1994 Kauai, Hi. Ear rows of each selected S7 family were grown, observed and self-pollinated to produce individual S8 ears. Phenotypic selection of the S7 families was based upon synchrony of pollen shed and silk emergence, root strength, ear size, resistance to disease. Testcrosses of the S7 families were also made.
1995 Stanton, Minn. Rows of each selected S8 individual ear culture were grown, observed and pollinated to produce S9 ears or "Pre-Breeders" seed. Selection of the S8 families was based upon performance of the S7 testcrosses for grain yield, maturity, and general quality. These testcrosses were grown at several locations. The S8 families were closely evaluated and selected for uniformity of anther and silk color, plant and ear height, and other characteristics. S9 individual ears were saved from one S8 individual ear family.
1996 Stanton, Minn. Rows of a selected S9 individual ear culture were grown, observed and self-pollinated to produce S10 or "Breeder Seed". Plants were closely evaluated for uniformity of anther and silk color, plant and ear height, and other characteristics. Isozyme testing confirmed the purity of this inbred line. The S10 individual ears were saved from one S9 individual ear family.
1996 Chile Rows of a selected S10 or "Breeder's Seed" were grown, observed and self pollinated to produce S11 or additional "Breeder's Seed". Plants were closely evaluated for uniformity of anther and silk color, plant and ear height, and other characteristics. Isozyme testing (12 compounds) confirmed the purity of this inbred line. The S11 individual ears were saved from one S10 individual ear family.
From 1994 to the present this inbred line has been observed in Stanton, Minn. and other locations. No phenotypic or isozymic variants have been observed. The variety NP2171 has been uniform and stable.

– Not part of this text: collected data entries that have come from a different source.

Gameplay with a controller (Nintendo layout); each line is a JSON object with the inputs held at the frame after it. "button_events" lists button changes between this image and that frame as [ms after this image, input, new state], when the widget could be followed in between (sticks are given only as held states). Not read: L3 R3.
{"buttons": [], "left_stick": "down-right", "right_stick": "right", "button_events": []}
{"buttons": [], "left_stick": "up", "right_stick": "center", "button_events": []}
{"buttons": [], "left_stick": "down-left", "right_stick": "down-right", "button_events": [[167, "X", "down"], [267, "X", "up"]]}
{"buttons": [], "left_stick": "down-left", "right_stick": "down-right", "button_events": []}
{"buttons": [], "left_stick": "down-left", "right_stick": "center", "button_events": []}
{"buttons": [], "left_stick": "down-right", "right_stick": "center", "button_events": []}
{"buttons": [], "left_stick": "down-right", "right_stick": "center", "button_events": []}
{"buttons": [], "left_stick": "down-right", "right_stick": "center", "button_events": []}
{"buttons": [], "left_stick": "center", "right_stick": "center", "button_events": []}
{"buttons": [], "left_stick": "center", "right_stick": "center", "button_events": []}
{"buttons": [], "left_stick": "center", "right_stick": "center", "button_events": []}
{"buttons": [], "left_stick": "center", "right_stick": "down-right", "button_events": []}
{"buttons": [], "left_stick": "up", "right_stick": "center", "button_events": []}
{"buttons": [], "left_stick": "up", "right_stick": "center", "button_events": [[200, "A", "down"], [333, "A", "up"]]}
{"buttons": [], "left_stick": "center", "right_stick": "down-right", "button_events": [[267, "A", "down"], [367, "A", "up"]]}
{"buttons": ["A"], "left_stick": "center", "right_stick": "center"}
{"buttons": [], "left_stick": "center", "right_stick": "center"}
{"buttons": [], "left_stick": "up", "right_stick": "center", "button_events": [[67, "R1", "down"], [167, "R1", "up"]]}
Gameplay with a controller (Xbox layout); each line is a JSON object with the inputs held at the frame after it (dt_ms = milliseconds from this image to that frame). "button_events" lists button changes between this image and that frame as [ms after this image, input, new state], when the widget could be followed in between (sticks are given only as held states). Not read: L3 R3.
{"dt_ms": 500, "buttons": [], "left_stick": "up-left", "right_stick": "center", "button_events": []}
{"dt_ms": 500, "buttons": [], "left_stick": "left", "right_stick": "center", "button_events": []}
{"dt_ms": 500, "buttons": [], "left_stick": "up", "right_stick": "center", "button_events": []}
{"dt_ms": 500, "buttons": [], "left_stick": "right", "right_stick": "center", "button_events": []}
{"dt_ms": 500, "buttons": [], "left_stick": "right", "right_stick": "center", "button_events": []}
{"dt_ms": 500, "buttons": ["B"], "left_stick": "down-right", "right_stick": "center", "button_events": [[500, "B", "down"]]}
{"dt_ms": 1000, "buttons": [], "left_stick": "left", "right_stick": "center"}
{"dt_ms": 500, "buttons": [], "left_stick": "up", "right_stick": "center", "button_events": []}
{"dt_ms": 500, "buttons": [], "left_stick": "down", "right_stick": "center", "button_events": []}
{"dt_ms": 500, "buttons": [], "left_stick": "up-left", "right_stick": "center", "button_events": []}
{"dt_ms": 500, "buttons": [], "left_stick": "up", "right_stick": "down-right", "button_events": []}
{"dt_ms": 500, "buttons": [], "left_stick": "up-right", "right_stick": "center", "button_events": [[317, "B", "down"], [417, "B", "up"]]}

The invention also encompasses plants of inbred maize line NP2171 and parts thereof further comprising one or more specific, single gene traits which have been introgressed into inbred maize line NP2171 from another maize line. Preferably, one or more new traits are transferred to inbred maize line NP2171, or, alternatively, one or more traits of inbred maize line NP2171 are altered or substituted. The transfer (or introgression) of the trait(s) into inbred maize line NP2171 is for example achieved by recurrent selection breeding, for example by backcrossing. In this case, inbred maize line NP2171 (the recurrent parent) is first crossed to a donor inbred (the non-recurrent parent) that carries the appropriate gene(s) for the trait(s) in question. The progeny of this cross is then mated back to the recurrent parent followed by selection in the resultant progeny for the desired trait(s) to be transferred from the non-recurrent parent. After three, preferably four, more preferably five or more generations of backcrosses with the recurrent parent with selection for the desired trait(s), the progeny will be heterozygous for loci controlling the trait(s) being transferred, but will be like the recurrent parent for most or almost all other genes (see, for example, Poehlman & Sleper (1995) Breeding Field Crops, 4th Ed., 172-175; Fehr (1987) Principles of Cultivar Development, Vol. 1: Theory and Technique, 360-376).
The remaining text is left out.